According to preliminary estimates by RBI, the household financial savings in Q3:2020-21 have come down to 8.2 per cent of GDP from 21 per cent and 10.4 per cent in the previous two quarters. The savings of High Networth Individuals (HNIs) and retail individuals in liquid funds surged sharply in Q1:2020-21, mirroring the impact of uncertainty amidst COVID-induced lockdown. Households also parked their funds in gold Exchange Traded Funds (ETFs).

The CNX Nifty is currently trading at 15698.85, down by 68.70 points or 0.44% after trading in a range of 15644.70 and 15769.35. There were 20 stocks advancing against 30 stocks declining on the index.

The top gainers on Nifty were Ultratech Cement up by 1.57%, Shree Cement up by 1.34%, Asian Paints up by 1.31%, Nestle up by 0.94% and HDFC Life Insurance was up by 0.70%. On the flip side, Adani Ports down by 7.92%, Tata Steel down by 3.31%, Coal India down by 1.67%, NTPC down by 1.59% and Hero MotoCorp was down by 1.51% were the top losers.
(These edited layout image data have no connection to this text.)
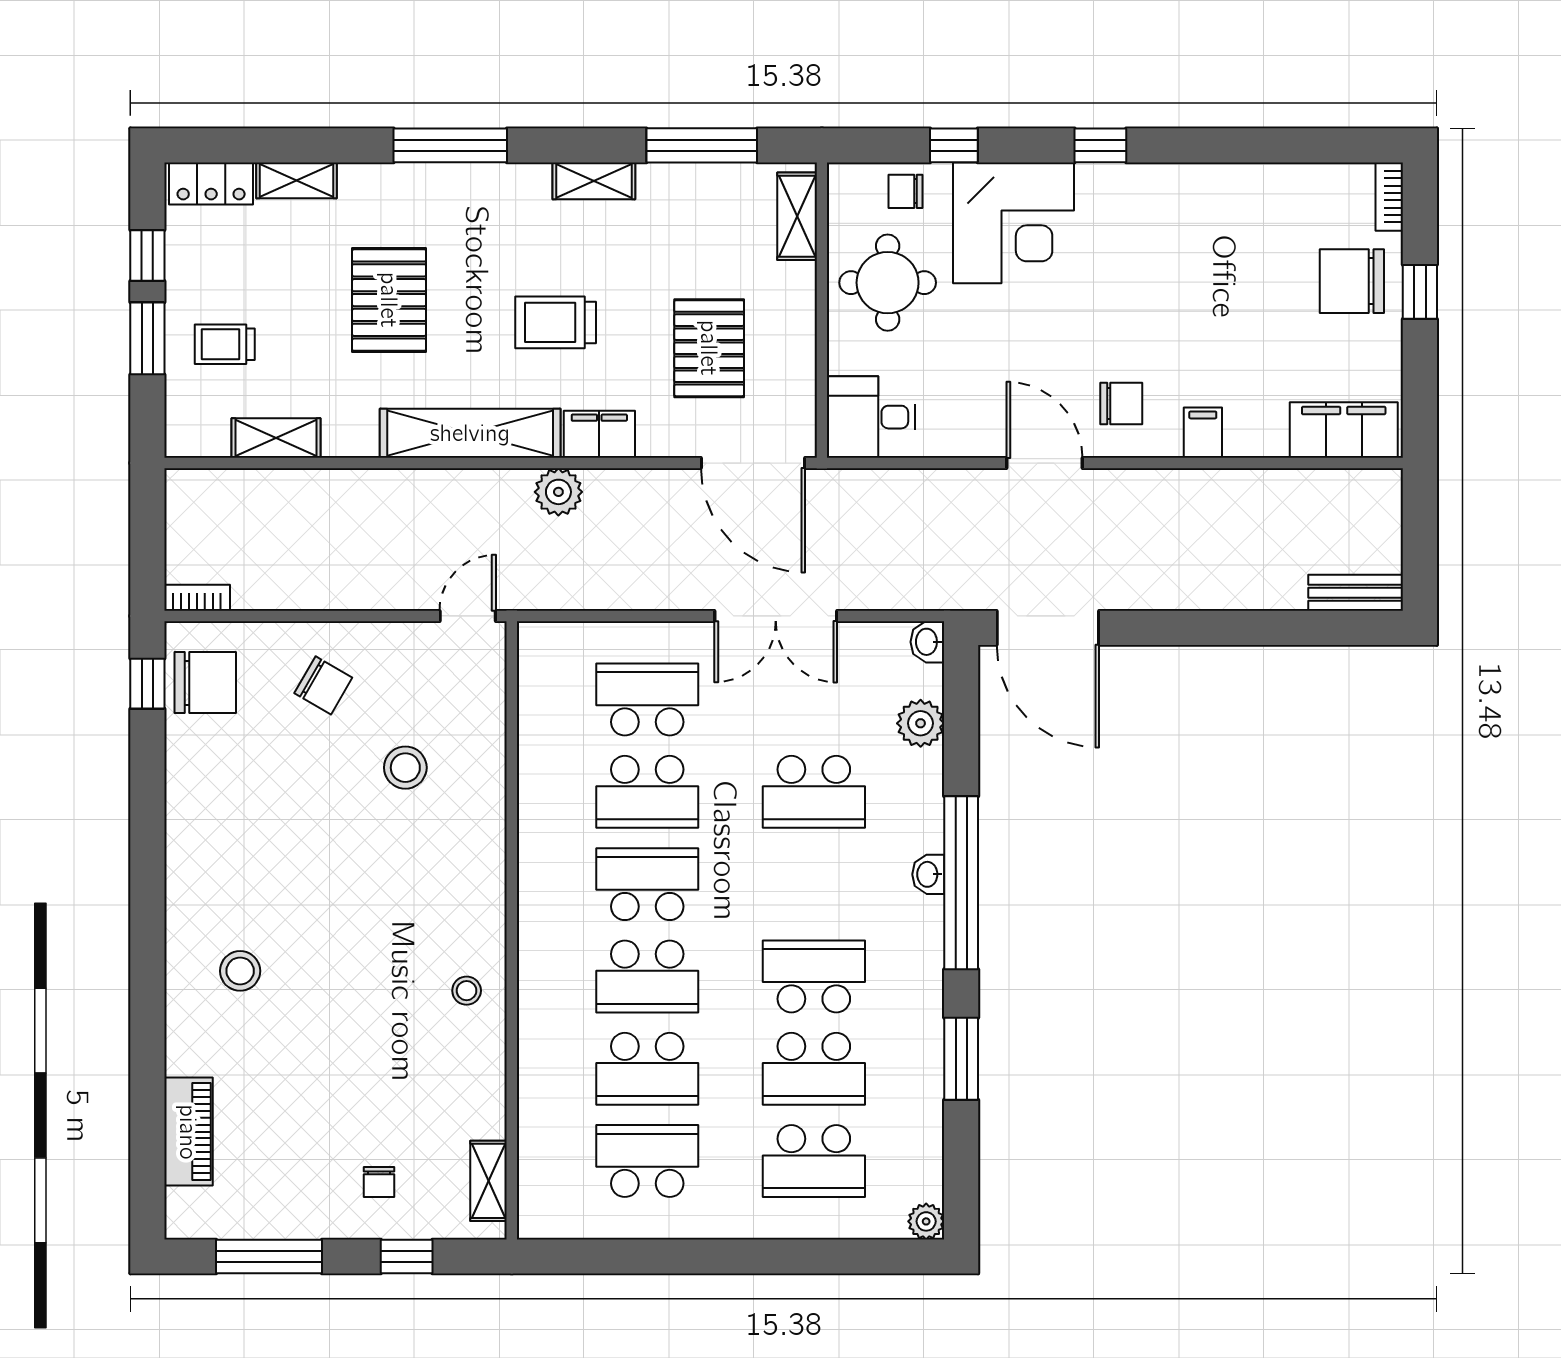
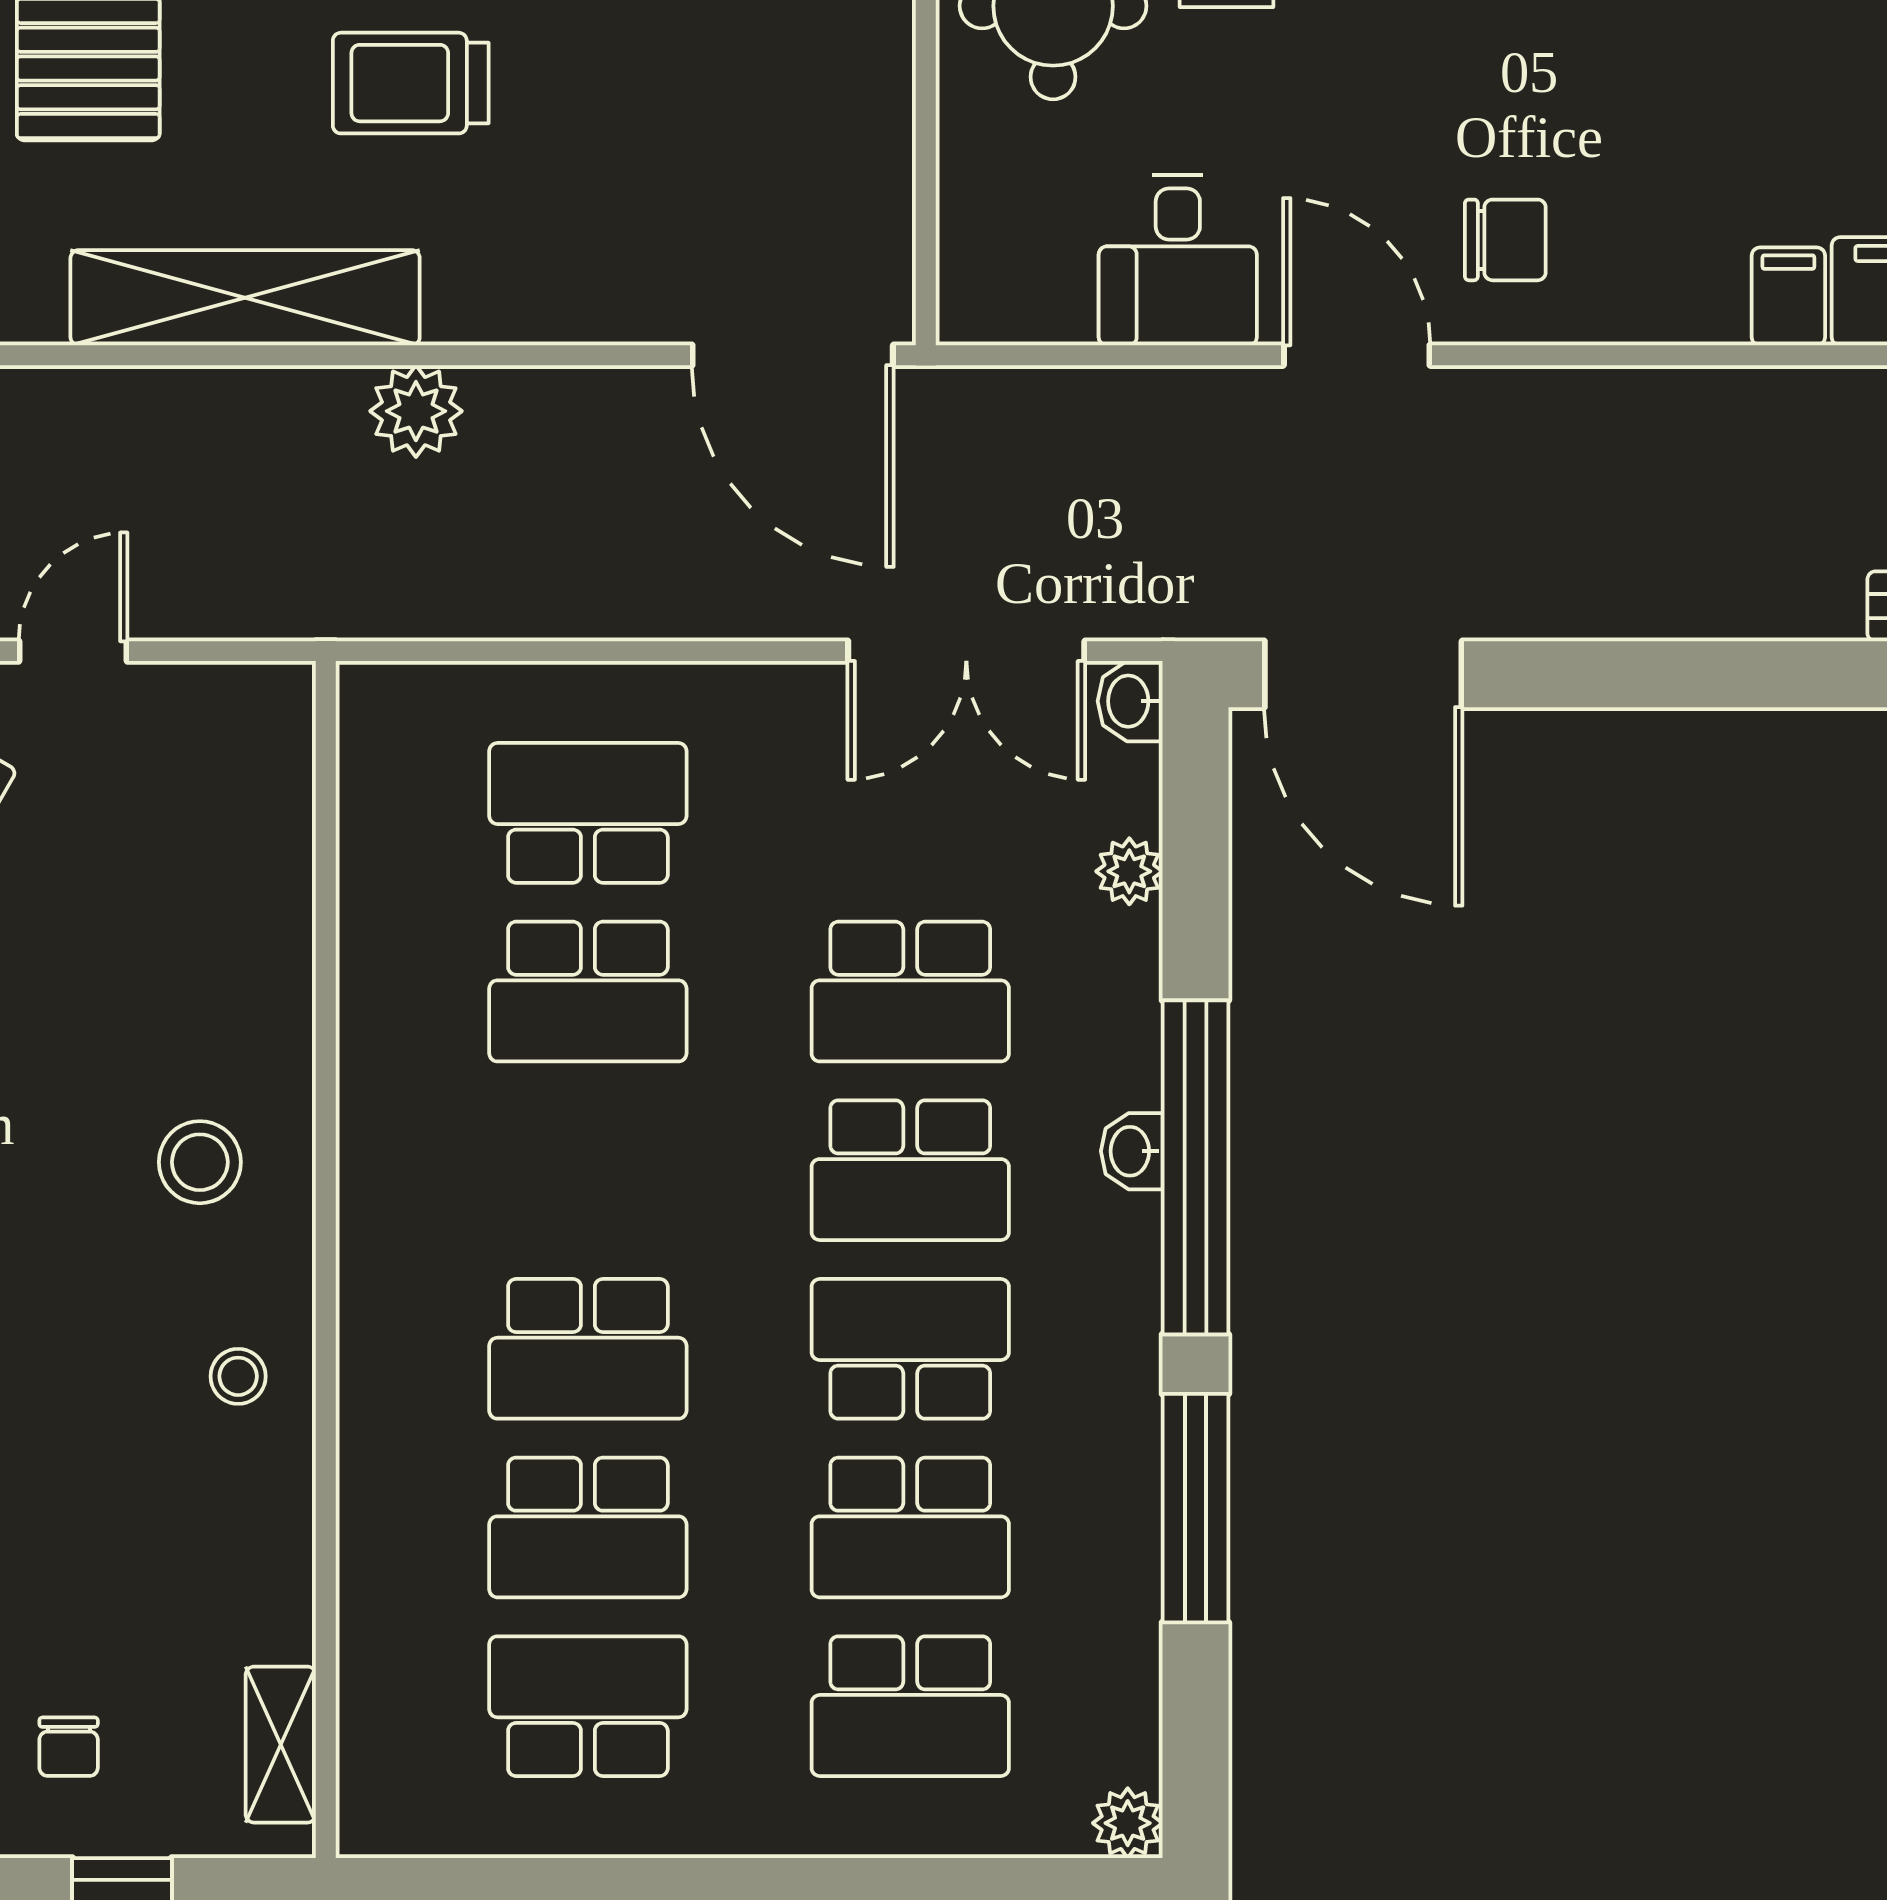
pallet: (709, 348) -> (708, 133), removed
desk: (871, 417) -> (1178, 260), moved, turned -90
filing cabinet: (1203, 433) -> (1788, 296), moved
filing cabinet: (599, 434) -> (495, 299), removed
door: (468, 616) -> (73, 651), moved
double door: (776, 616) -> (966, 651), moved
plant: (921, 723) -> (1129, 871), width x0.73, depth x0.73
stool: (405, 768) -> (200, 1162), moved
school desk: (647, 884) -> (910, 1170), moved, turned 180
window: (961, 1059) -> (1195, 1508), width x1.44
Asian markets were trading mixed; Nikkei 225 slipped 272.68 points or 0.93% to 29,018.33, Hang Seng decreased 25.51 points or 0.09% to 28,411.33, KOSPI fell 13.72 points or 0.42% to 3,264.96, Jakarta Composite was down by 7.54 points or 0.12% to 6,071.03.

On the flip side, Taiwan Weighted strengthened 82.75 points or 0.48% to 17,390.61, Straits Times advanced 3.59 points or 0.11% to 3,143.16 and Shanghai Composite was up by 6.14 points or 0.17% to 3,524.47.